# I'll be back



## yuechu

Hello/大家好，

I am trying to translate the phrase "I'll be back" into Chinese. For example, let's say I'm going to the store and will be back in an hour, I might say to someone:

"I'll be back, I'm just going to go out to the store to get something"

I found in the dictionary:
“我很快就回来". I think this is good if you are going to be "right back" or back very soon, right?

What would one say though if this is not the case? ("我回来" by itself wouldn't work, would it?)
“我 ___  , 去沃尔玛买点东西"

Thanks/谢谢！


----------



## BODYholic

baosheng said:


> What would one say though if this is not the case? ("我回来" by itself wouldn't work, would it?)



我要去沃尔玛买点东西,但是没那么快回来。


----------



## yuechu

Thanks for your reply, BODYholic!
I just read over my post and I think that I didn't express myself very clearly. What I mean is:

Is there a way in Chinese to differentiate "I'll be right back" (which is very soon) and "I'll be back"?


----------



## xiaolijie

I think it's common to say "I'll be right back", "I'll be back in  an hour", etc... but it seems not common to say "I'll be back" without any indication of when. However, as you wish, the following is what I imagine you could say:
我要去沃尔玛买点东西,很快/马上就回来。(and I'll be right back) *> <* 我要去沃尔玛买点东西,一会儿回来。(and I'll be back)


----------



## viajero_canjeado

If you want to get literal, you can say 我會回來的，but this sounds like an attempt to clear up someone's uncertainty about whether or not you'd ever come back. Seems a bit weighty for simply going to the store 

Colloquially, I'd probably say something like 我要去超市買東西，等一下就回來囉！


----------



## yuechu

@xiaolijie
Maybe you're right... there often is a time expression here! I suppose I wanted an alternative to "我马上回来" since with this expression, it sounds like the "coming back" will be very soon, right?  (an alternative where the "coming back" will be a longer time period than say a couple of minutes)
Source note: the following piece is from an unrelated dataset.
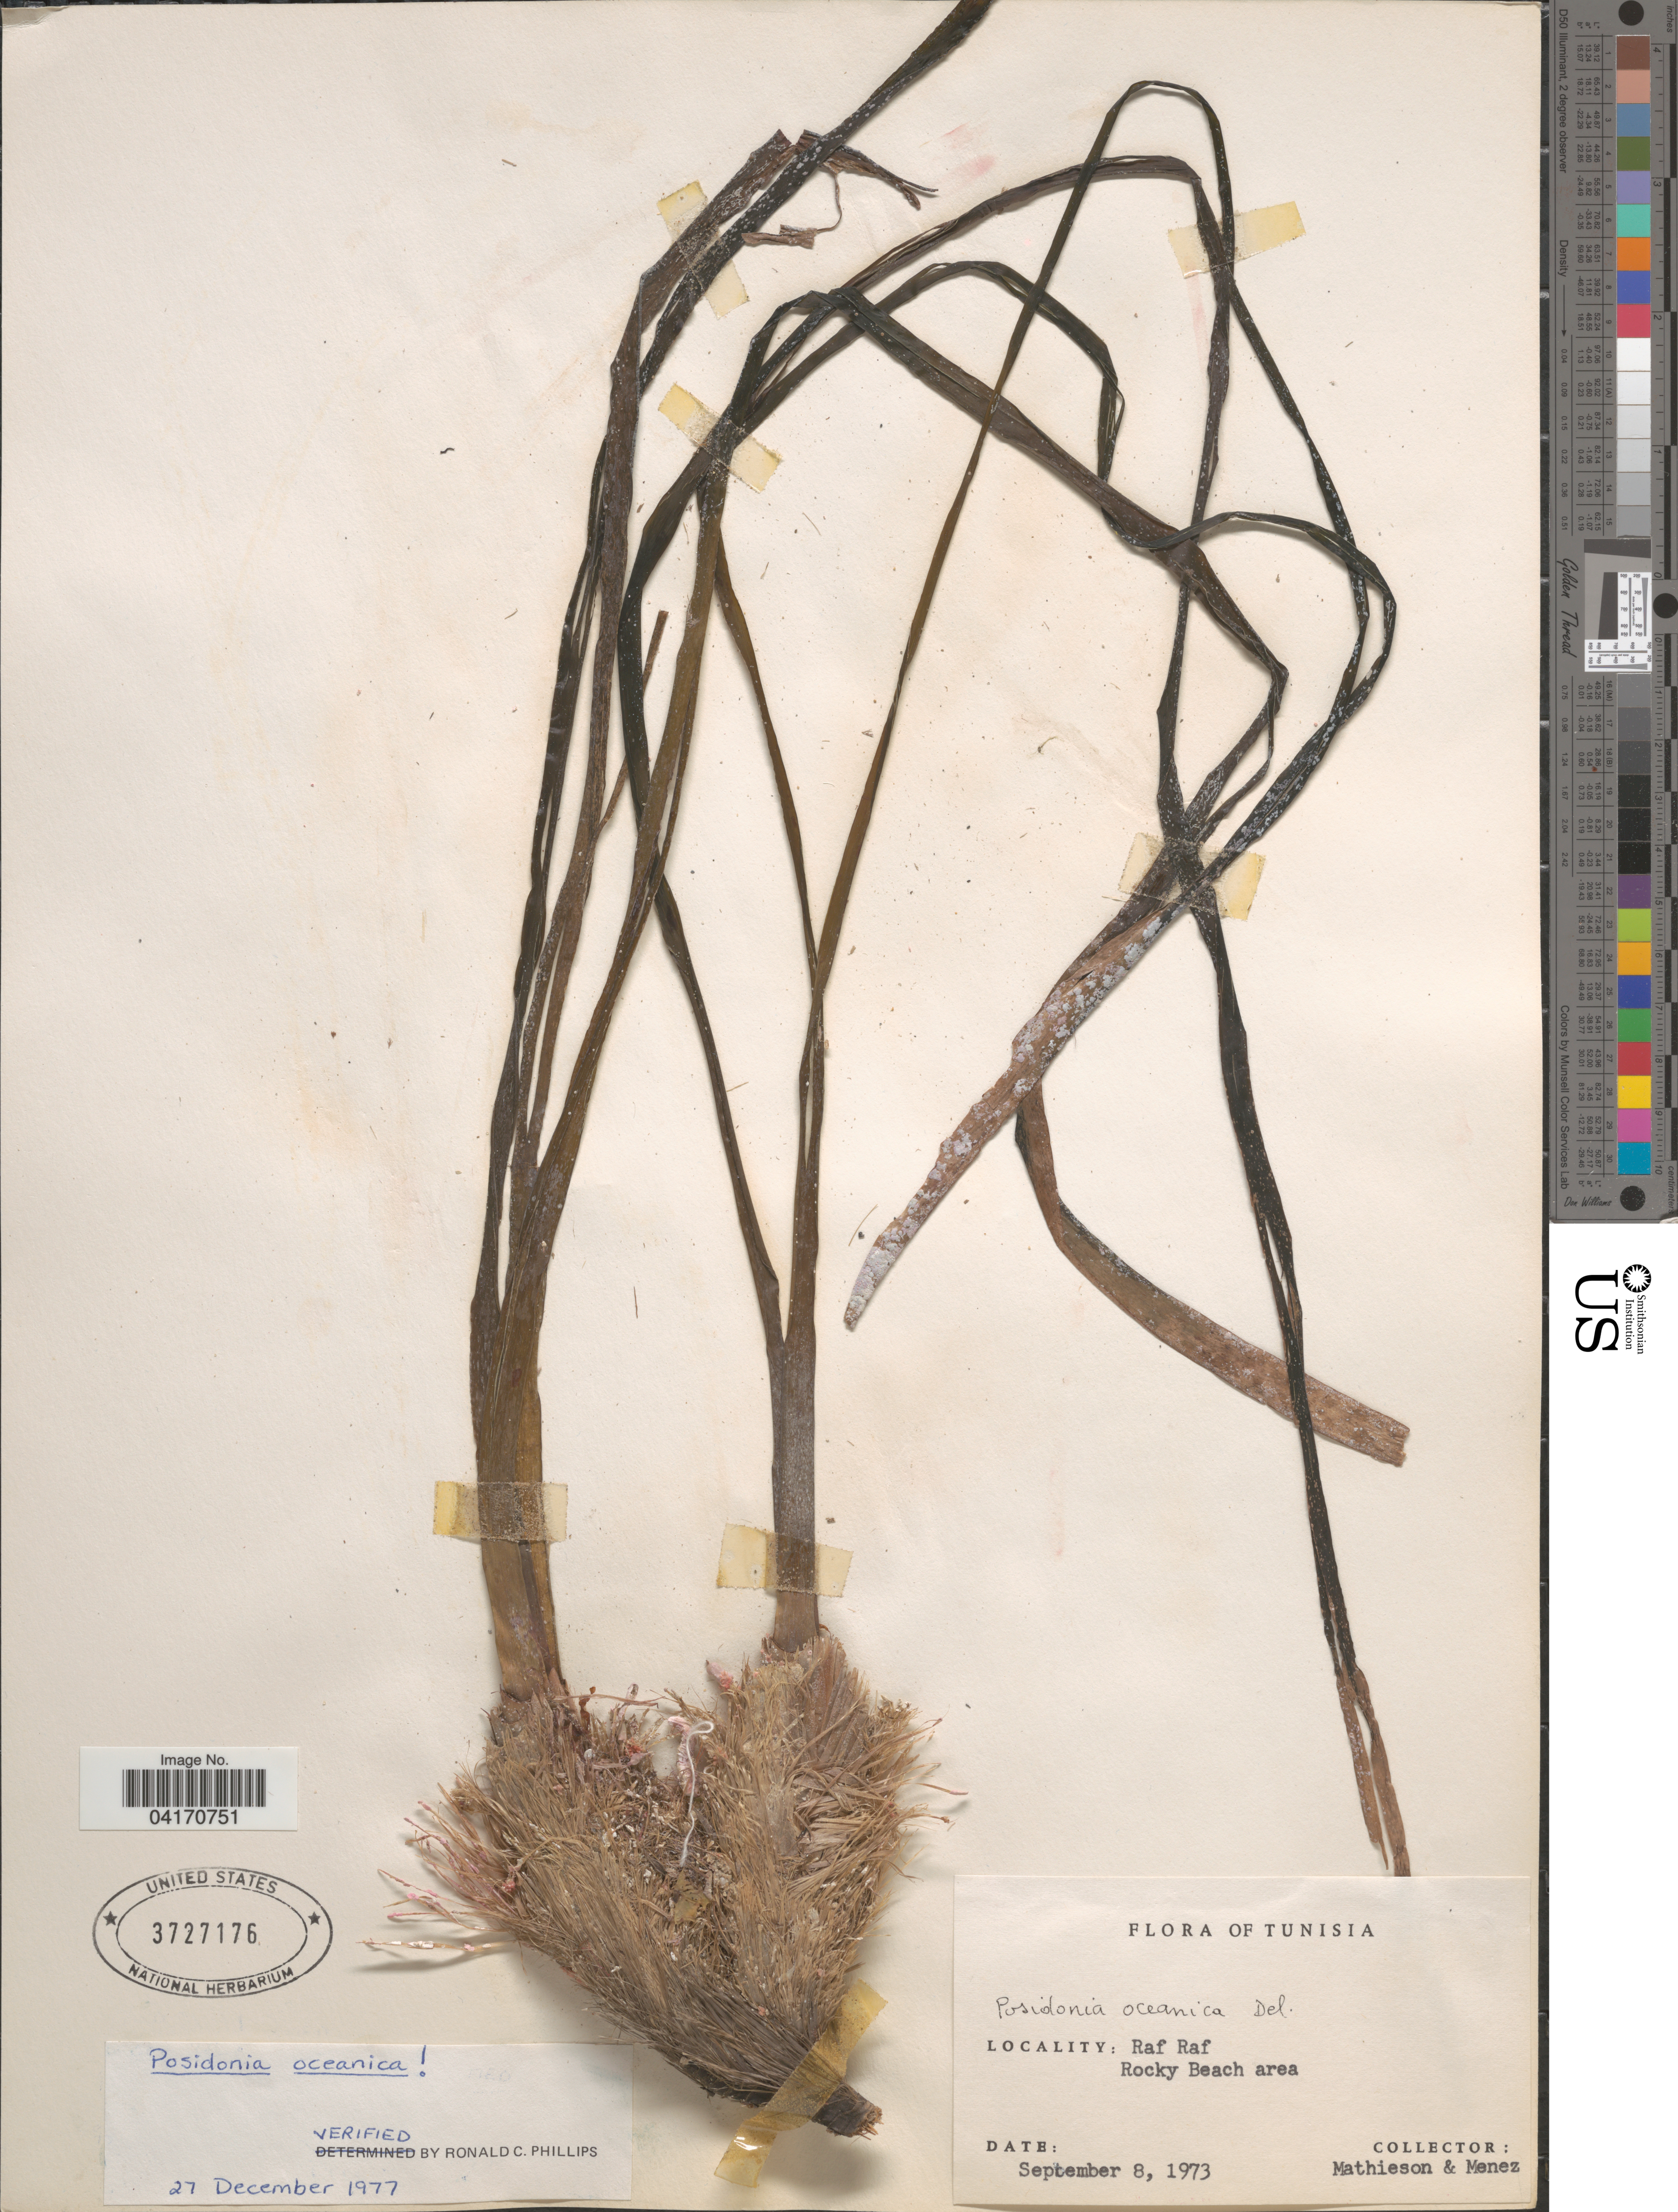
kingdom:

I think 一会儿 sounds good for this situation!

Or if one did want to specify the time of absence, would one say, for example: "我一个小时后回来"? 

Thanks also to viajero for your relpy!


----------



## mayingdts

baosheng said:


> I think 一会儿 sounds good for this situation!


一会儿 is very colse to 马上 or 很快。 But you can use some adverbs to express the meaning of 'not very soon' . You can say 我要去超市買東西，过一会儿才(会)回來。


baosheng said:


> if one did want to specify the time of absence, would one say, for example: "我一个小时后回来"?


bien sûr! c'est l'expression que je te(on se tutoie, d'accord?) propose car elle est vraiment claire et précise.


----------



## SuperXW

baosheng said:


> Hello/大家好，
> 
> I am trying to translate the phrase "I'll be back" into Chinese. For example, let's say I'm going to the store and will be back in an hour, I might say to someone:
> 
> "I'll be back, I'm just going to go out to the store to get something"
> 
> I found in the dictionary:
> “我很快就回来". I think this is good if you are going to be "right back" or back very soon, right?
> 
> What would one say though if this is not the case? ("我回来" by itself wouldn't work, would it?)
> “我 ___  , 去沃尔玛买点东西"
> 
> Thanks/谢谢！


我会回来的。 I'll be back. (The famous terminator's quote...)
我一会儿回来。 You'll be back in a while, usually within several hours, so you won't miss the meal.
If it takes longer, better give a time. e.g. 我下午回来/我晚上回来。 etc.


----------



## xiaolijie

Just as I commented above, all the suggestions for "I'll be back" in Chinese so far seem to carry a time expression. The one that doesn't, "我会回来的", is more like a threat or a promise than just a simple statement. Here again it shows that translation is not always straightforward .


----------



## yuechu

Ah.. I've realized that I've been translating this wrong (or thinking in the wrong logic) since I am directly translating from French (which does not need a time expression, since "soon" is automatically assumed even if not stated). Thanks for clearing this up, xiaolijie!

and thank you everyone for your replies!


----------



## zhg

可能是因为在中文里不存在时态这一说法。所谓的动词的时态必须是通过副词体现的。去掉了对应的副词就不能表达出时态。
我认为你想要的这句I'll be back的翻译应该是“我将要回来”，但是这是不符合中文习惯的。
在这句句子中“将/将要”应该要去掉并要加上表示时间长短或者快慢程度的副词比如“一会儿，马上，很快，几分钟”等等才能表达出完整的意思。


----------



## Youngfun

viajero_canjeado said:


> 我要去超市買東西，等一下就回來囉！


I agree. 等一下 should be fine in most cases, as it can mean both short time and long time.
不过，那个囉很台湾喔！


----------



## viajero_canjeado

Youngfun said:


> 不过，那个囉很台湾喔！



沒錯唷！


----------